An airworthiness directive published last month requiring replacement of Shadin ADC-2000 computers only affects aircraft owners with “Quick Start” models or those who participated in Alaska’s Capstone project. The AD, not effective until January 23, was prompted by the discovery of potential errors in some units that could cause them to display incorrect altitude information on their Chelton FlightLogic EFIS displays.
AINalerts » January 5, 2006
Sikorsky reported Tuesday that it received FAA certification for its S-76C++ helicopter, an improved version of the S-76C+. The inaugural C++ went to PHI (formerly Petroleum Helicopters), where it will be used for offshore oil support and employee transfer missions. In total there are more than 60 S-76C++ helicopters on order, according to Sikorsky.

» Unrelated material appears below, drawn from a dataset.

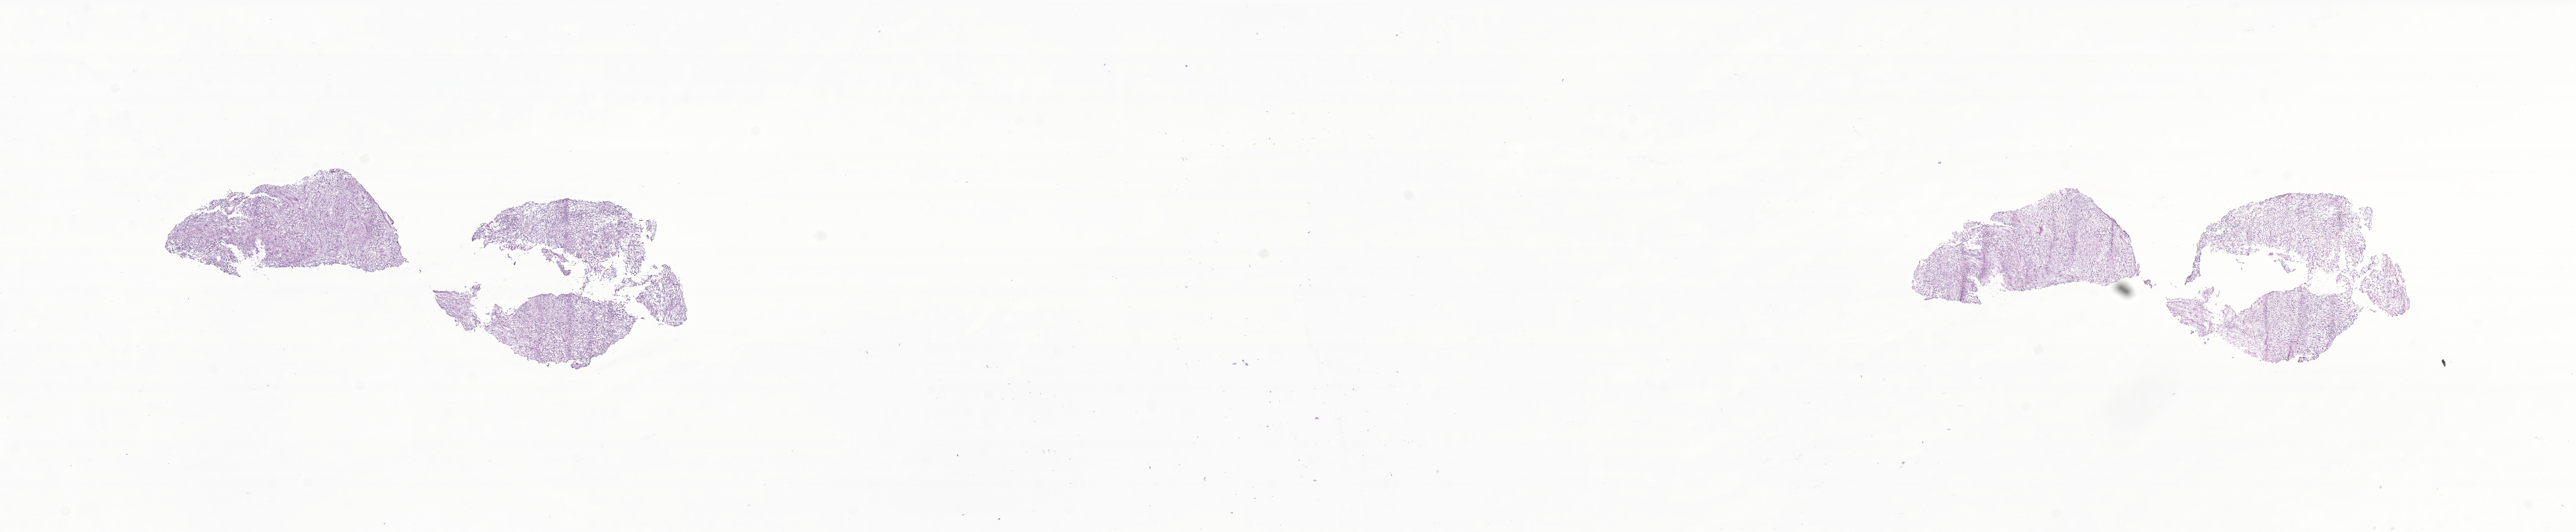
Digitized H&E-stained section of tumor tissue from the brain — low-resolution overview of the scanned area, about 28.6 x 5.9 mm, frozen section. Male patient, age 126 months.
Diagnosis: Ependymoma, NOS.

Spokane, Wash.-based Rocket Engineering is developing the Turbine P/Baron in parallel with the Royal Turbine Duke program. The Baron conversion, which fits two PT6A-21 turboprops and Hartzell four-blade full-feathering-reversing metal props to the light twin, costs about $700,000 (airframe additional). The company plans to have an STC in about 12 to 18 months.

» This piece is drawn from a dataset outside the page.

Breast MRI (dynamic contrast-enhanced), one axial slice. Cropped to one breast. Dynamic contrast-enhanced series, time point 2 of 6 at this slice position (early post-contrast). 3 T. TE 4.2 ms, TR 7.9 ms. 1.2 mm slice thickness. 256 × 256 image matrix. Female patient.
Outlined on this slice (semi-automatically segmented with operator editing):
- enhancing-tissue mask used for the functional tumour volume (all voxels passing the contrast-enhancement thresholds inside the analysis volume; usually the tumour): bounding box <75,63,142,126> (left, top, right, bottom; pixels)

All jet and transport-category airplanes (those with an mtow of 12,500 pounds or more) for which application of a new type design is submitted on or after January 1 this year have to meet new noise certification levels. Stage 4 is a cumulative 10 EPNdB (effective perceived noise level in decibels) less than Stage 3 limits. Virtually all in-production business jets will qualify to be recertified under Stage 4.
Bill Boisture, 59, yesterday resigned as president of NetJets Aviation, a position he held since joining the fractional provider in October 2003. Boisture, who recently formed W. Boisture & Associates, has been retained by NetJets as a consultant to “support and assist the company on several strategic projects.” During his two-year tenure he was the company’s front-line negotiator with the pilot and flight attendant unions.